Understanding bias could help healthcare providers reduce medical mistakes made during the diagnostic process.
Diagnostic errors account for a large portion of medical errors. The evaluative process is used by physicians and Advanced Practice Providers across the medical industry. The ability—through skill, education, and training—to provide an accurate diagnosis is a fundamental reason people seek medical advice. Studies suggest between 40,000 to 80,000 patients die each year in American hospitals due to diagnostic error.
Both a common and complex medical mistake, some diagnostic error finds its roots in the perception of the clinician responsible for forming the diagnosis. Research published in the AMA Journal of Ethics points to types of bias that affect how a physician gathers evidence and information, takes action based on the information, and then evaluates that decision.
Four types of bias include:
- Confirmation bias: A patient seen by a physician suffers chest pain among other symptoms. The ED provider diagnose and treats the patient for myocardial infarction, a heart attack. The patient undergoes an emergency course of treatment to counter the cardiac event. The patient’s condition worsens, the patient dies and it is then learned he suffered from an aortic dissection. Confirmation bias occurs when a physician “sees what they want to see,” based on their experience rather than the additional symptoms suffered by the patient.
- Outcome bias: Oftentimes clinicians order tests that result in a good outcome, but for which there was not really a relevant reason. In this instance, physicians may believe the outcome was attributable to their “good call,” rather than a lucky or even unadvisable guess.

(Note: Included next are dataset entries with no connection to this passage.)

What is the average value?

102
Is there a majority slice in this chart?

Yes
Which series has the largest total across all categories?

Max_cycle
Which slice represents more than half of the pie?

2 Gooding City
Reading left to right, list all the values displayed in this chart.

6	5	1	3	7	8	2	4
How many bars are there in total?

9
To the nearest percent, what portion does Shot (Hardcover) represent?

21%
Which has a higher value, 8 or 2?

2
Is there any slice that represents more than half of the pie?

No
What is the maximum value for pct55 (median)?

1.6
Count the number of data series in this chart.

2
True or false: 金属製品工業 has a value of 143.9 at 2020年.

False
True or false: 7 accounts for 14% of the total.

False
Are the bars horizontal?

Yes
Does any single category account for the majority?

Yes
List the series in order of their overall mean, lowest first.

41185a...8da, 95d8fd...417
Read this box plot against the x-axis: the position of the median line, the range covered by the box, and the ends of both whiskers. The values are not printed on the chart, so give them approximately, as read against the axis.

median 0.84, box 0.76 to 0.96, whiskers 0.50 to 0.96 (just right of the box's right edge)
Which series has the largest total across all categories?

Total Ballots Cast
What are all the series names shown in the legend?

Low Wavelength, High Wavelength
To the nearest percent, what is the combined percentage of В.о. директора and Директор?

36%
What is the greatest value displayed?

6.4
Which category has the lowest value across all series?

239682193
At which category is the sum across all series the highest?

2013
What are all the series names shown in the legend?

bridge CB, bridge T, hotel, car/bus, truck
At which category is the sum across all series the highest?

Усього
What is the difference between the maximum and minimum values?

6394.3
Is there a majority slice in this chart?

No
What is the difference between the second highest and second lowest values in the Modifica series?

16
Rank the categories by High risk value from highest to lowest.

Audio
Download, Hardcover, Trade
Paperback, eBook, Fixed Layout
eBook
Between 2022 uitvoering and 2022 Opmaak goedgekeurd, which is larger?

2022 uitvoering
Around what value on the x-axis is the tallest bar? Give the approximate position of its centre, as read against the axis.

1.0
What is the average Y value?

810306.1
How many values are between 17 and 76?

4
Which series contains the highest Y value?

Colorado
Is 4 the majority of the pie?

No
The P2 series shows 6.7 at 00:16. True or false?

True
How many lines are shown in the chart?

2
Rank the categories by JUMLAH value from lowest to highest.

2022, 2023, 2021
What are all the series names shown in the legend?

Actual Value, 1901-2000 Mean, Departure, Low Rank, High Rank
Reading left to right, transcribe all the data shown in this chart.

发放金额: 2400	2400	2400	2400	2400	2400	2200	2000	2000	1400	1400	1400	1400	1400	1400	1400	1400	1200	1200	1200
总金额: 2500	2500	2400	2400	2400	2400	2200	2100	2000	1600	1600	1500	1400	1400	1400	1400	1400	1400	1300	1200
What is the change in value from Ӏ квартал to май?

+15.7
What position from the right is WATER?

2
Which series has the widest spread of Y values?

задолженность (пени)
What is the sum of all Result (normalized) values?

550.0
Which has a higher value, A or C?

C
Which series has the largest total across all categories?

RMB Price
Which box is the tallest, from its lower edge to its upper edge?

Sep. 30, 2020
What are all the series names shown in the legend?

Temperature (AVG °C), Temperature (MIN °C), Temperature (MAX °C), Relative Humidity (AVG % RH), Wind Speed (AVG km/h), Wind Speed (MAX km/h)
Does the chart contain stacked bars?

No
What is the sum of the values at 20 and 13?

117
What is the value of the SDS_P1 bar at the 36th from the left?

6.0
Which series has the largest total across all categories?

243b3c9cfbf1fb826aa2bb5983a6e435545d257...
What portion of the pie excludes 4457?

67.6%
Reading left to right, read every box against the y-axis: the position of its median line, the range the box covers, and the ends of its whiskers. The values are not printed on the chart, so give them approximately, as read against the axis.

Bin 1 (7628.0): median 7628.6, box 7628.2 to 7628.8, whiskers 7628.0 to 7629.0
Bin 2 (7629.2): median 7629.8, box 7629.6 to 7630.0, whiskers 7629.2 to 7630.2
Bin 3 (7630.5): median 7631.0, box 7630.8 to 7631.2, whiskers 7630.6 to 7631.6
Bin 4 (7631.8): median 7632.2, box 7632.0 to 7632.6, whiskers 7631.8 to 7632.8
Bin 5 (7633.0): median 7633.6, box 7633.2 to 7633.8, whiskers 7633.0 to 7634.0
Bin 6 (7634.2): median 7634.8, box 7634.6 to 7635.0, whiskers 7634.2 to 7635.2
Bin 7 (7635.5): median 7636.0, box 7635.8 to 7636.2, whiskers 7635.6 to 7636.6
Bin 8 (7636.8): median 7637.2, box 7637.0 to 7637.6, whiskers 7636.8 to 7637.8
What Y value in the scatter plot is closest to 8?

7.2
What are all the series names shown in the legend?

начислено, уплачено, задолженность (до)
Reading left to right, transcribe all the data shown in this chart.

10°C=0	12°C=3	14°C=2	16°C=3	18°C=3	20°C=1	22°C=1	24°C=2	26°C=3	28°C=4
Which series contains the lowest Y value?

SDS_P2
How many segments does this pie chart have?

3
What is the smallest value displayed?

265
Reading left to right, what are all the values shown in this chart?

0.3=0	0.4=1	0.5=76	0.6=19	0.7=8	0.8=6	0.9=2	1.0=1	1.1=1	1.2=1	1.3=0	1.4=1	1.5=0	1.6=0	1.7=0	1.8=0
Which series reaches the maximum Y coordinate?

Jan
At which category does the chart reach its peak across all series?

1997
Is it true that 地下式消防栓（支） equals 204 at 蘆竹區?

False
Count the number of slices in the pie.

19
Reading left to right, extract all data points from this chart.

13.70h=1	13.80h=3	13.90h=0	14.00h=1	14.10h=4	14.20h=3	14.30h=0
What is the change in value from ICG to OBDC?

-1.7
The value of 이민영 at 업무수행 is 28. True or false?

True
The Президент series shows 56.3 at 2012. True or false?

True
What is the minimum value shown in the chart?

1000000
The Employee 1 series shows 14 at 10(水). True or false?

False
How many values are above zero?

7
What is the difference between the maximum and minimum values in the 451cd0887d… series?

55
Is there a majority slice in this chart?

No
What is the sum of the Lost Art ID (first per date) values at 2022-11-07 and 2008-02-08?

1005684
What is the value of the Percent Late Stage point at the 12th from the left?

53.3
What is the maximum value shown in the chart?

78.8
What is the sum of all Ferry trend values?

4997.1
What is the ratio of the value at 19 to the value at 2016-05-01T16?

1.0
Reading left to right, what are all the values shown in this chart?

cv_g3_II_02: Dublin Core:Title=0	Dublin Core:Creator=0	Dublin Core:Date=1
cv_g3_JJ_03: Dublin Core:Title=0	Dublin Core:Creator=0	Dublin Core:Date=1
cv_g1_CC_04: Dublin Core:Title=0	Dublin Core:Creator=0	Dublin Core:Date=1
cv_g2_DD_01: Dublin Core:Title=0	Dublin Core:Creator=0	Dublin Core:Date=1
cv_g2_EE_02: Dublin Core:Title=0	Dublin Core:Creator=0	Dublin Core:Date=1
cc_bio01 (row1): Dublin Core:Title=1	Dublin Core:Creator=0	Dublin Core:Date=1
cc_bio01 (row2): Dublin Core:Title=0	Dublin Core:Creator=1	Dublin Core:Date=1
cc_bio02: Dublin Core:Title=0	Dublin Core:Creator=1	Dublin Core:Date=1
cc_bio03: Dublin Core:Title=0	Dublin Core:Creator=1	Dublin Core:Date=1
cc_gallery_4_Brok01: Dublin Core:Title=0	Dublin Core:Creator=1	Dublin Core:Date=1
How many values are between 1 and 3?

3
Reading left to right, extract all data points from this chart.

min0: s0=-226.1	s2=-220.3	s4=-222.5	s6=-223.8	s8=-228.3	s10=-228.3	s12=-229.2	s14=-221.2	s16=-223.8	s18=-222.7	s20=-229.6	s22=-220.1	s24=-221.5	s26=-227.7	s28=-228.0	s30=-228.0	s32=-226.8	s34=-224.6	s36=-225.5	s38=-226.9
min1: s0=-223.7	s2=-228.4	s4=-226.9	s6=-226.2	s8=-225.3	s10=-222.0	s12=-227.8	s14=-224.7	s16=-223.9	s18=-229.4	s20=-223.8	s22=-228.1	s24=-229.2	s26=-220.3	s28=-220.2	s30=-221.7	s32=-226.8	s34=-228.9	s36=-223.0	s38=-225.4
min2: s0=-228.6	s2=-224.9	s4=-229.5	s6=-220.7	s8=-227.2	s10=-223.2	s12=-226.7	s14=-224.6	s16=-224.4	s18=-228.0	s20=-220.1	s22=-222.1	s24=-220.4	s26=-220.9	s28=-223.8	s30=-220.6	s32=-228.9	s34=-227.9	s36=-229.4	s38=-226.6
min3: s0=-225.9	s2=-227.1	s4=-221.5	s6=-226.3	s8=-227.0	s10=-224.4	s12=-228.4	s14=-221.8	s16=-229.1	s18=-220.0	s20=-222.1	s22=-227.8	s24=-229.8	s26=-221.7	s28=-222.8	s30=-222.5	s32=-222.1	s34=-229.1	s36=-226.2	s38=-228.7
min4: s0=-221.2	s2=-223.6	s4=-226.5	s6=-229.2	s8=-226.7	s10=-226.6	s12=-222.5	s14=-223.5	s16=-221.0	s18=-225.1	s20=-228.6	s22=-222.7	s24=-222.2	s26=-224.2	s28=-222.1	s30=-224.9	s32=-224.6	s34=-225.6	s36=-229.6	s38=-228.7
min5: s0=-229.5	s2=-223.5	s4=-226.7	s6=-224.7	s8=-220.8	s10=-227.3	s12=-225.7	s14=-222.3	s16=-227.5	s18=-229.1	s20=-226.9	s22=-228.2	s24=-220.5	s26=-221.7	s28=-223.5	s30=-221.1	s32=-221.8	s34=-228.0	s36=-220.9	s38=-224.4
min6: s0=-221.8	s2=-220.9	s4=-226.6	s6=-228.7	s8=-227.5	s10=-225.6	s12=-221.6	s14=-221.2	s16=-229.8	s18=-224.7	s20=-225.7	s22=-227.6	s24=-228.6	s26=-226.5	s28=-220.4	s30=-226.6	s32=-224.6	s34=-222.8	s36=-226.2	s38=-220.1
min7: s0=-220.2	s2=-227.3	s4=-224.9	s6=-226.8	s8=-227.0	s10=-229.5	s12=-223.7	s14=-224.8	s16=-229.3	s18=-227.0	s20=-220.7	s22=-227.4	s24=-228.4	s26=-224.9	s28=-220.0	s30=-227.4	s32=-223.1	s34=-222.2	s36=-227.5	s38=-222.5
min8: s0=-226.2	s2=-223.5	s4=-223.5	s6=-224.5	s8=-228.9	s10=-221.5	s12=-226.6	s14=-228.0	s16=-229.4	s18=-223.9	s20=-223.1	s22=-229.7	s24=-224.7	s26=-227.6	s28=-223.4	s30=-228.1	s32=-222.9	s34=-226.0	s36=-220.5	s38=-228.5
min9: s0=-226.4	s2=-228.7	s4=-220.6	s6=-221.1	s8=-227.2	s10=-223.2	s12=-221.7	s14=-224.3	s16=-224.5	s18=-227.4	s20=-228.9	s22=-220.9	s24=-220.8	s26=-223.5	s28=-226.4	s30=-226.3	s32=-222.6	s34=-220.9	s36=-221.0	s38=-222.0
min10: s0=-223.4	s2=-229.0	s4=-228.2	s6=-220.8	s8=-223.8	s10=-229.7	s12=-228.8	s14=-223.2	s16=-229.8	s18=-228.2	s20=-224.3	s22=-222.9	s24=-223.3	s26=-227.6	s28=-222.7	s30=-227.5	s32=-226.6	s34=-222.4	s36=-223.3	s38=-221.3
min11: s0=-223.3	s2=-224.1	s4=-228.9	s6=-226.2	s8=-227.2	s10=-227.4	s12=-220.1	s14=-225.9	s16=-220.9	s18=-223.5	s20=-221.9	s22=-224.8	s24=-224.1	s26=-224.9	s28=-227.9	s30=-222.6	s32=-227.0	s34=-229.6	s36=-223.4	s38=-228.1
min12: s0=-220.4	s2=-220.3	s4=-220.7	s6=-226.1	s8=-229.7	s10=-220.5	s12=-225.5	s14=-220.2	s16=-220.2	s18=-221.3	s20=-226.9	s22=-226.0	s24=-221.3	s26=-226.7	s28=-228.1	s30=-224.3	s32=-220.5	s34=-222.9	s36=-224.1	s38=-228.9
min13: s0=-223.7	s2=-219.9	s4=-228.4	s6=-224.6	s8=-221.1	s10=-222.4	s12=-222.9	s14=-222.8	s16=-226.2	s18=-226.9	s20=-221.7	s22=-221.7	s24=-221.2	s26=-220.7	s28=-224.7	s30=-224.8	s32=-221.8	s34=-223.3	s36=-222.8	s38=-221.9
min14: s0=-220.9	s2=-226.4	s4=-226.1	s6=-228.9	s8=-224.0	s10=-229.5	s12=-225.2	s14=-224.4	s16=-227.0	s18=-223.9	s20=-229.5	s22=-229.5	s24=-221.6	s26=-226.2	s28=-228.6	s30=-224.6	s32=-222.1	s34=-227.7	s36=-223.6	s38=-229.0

- Anchoring bias: When a diagnosis is made, a healthcare provider may ignore contrary evidence, and stick with their first impression. This is another bias that involves priority placed on symptoms which support the initial diagnosis, without objectivity needed to make a correct diagnosis.
- Affect heuristic: Diagnostic decisions are based on many factors. When a diagnosis is based on, or influenced by how a clinician feels, there is significant room for error. A patient of whom a physician has a negative—or positive—impression based on the past experiences of the physician can receive a diagnosis that is not related to their actual symptoms and physiological status—but on the emotional response of the doctor.
The thought processes of physicians are extremely important to a correct diagnosis. Providers who rarely reflect on their own diagnostic processes are less likely to identify their own biased perspectives—putting their patients in harms way.